K. sale del agua. Yo me quedo en la bañera, mirando encantado cómo se seca y se pone unas cremas. Yo me quedo en el agua aún una hora más leyendo, no sin abrir de vez en cuando el grifo del agua caliente cada vez que siento que el agua se enfría. Son las diez de la noche. La niña duerme. Estas son las horas del día que nos quedan para hacer cosas que no hemos podido hacer en otro momento. Como se adivinará, en 2020, la mayoría de esas cosas se hacen a través del ordenador. Son las horas en las que acabo haciendo en fin esa parte de la vida que se hace en Internet. Pero no me apetece salir de la bañera. Y menos para encender el ordenador. Temo que la luz de la pantalla, que el murmullo del mundo, me espabilen otra vez. Necesito el sueño. Ha sido un día muy largo. Prefiero leer. Leer me nutre de información, pero no me espabila, más bien acompaña a mi alma y al resto de mi biología que ya se prepara para ir a dormir.
En estas estoy cuando me acuerdo de la cocina sin fregar, la basura que hay que sacar, los restos de comida que nuestra pequeña ha dejado esparcidos alrededor de su silla.
«Vale» suspiro y el agua me suena cálida y brillante al incorporarme.
Me levanto pues. De pié en la bañera medio llena, alargo el brazo para dejar el libro como buenamente alcanzo sobre la lavadora. Y comienzo a enjuagarme, agradecido de haberme dado el baño con el libro, sumergido mi cuerpo en aguita caliente y el alma en la palabra escrita.

* * * * * * * * *

### Preguntas
- a) Reescribe de forma más breve el párrafo del relato que empieza con «K. sale del agua», y conserva sus datos principales.
- b) Retoma el relato del baño y continúalo a partir de su última frase.
Los registros no tienen nada que ver con esto.

* * * * * * * * *

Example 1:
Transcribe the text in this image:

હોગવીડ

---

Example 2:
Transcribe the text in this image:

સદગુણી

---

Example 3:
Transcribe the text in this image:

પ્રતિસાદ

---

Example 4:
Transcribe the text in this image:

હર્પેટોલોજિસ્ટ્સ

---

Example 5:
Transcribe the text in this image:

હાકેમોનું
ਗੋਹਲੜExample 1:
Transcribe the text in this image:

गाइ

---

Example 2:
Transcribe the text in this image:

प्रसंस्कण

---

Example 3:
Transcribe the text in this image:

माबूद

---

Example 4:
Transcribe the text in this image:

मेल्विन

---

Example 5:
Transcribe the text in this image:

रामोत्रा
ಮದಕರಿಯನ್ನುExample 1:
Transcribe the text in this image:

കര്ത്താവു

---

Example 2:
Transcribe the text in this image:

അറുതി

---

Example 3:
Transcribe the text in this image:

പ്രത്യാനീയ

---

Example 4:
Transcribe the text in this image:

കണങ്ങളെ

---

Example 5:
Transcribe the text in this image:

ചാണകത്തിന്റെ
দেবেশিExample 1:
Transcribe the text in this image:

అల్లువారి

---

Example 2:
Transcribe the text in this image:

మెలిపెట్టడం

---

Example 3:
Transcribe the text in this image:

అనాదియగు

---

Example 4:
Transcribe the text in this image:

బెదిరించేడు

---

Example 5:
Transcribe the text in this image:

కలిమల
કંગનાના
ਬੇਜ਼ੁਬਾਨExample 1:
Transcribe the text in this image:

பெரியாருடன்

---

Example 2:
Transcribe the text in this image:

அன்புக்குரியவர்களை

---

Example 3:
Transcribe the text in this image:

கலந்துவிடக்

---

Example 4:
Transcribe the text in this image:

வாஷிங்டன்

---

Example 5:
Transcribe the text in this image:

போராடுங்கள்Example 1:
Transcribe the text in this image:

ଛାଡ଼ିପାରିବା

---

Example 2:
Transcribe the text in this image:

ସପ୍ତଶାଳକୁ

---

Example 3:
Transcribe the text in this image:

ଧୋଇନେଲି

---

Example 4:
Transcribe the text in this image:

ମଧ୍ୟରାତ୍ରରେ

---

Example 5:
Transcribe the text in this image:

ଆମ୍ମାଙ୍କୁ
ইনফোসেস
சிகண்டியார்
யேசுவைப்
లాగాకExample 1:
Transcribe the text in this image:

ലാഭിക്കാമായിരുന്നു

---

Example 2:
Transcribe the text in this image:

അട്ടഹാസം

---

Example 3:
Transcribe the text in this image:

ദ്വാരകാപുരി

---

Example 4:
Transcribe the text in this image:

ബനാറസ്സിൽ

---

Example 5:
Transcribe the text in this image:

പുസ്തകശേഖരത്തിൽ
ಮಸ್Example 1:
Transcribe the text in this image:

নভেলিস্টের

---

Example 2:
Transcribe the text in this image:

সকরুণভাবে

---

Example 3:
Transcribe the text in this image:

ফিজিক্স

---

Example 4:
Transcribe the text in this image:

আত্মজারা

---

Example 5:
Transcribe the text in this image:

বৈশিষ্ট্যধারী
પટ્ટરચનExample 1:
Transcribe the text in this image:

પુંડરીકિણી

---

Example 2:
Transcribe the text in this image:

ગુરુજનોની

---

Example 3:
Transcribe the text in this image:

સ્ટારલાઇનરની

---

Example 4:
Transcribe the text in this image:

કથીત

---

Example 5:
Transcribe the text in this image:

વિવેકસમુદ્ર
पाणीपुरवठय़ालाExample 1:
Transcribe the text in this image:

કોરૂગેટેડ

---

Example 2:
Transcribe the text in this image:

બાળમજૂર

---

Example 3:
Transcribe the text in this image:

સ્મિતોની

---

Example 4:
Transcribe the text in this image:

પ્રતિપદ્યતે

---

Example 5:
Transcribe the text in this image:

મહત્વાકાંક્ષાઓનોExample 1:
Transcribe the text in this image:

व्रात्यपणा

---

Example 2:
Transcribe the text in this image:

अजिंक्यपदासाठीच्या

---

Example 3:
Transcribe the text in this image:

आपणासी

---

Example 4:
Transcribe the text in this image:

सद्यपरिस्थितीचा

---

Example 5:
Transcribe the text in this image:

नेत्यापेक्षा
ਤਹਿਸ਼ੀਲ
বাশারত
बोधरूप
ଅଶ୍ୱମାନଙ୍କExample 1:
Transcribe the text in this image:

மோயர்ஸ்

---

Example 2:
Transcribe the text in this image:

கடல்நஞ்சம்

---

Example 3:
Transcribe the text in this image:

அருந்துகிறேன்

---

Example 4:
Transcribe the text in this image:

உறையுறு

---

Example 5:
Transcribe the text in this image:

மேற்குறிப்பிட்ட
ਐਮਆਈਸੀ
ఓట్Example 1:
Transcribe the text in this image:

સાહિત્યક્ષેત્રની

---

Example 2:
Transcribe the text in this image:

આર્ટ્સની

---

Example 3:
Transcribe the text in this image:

* * * * * * * * *

### Respuestas
- a) K. sale del agua y se seca y se pone cremas, mientras yo sigo una hora más en la bañera leyendo y abriendo el agua caliente cuando se enfría. Son las diez de la noche y la niña duerme. Son las horas que quedan para lo pendiente, que en 2020 casi todo se hace por ordenador. Pero no quiero salir ni encender la pantalla, porque temo que me despierte, y necesito dormir tras un día muy largo. Prefiero leer, que informa sin espabilar y acompaña al cuerpo hacia el sueño.

- b)
Hay algo en la palabra escrita capaz de una conexión única entre el mundo y yo. Me siento bendecido cuando leo. Unos tienen La Palabra, otros Las Escrituras… pero ambas palabra y escritura como medio, sujeta a una función, a una idea, un sacramento, un mensaje, un objetivo. Para mí es la palabra, la escritura en sí, el sacramento, la que me trae este rudo pero auténtico ascetismo que me envuelve todavía mientras me extiendo el champó por la sesera. Son los libros –»Cuídalos bien, mi niña, porque dentro está el pensamiento de las personas»–, la experiencia de la lectura y la escritura, lo sagrado –sí, me digo, incluyendo la Biblia misma, ese libro tan viejo, que aún influye en la actualidad, y no porque sean Las Escrituras, oh ah uh, sino por que es Escritura, sin más–, capaz por sí misma de inspirarme un respeto que jamás he sentido por ninguna religión.
Desnudo en el eco cristalino del el agua al caer sobre sí misma y el siseo del último párrafo de Saint Exupery, acabo de enjuagarme. Y salgo de la bañera con la torpeza de un bautizado, tiritando, sonriente y preguntándome por dentro por qué no traje una toalla seca antes de entrar al cuarto de baño.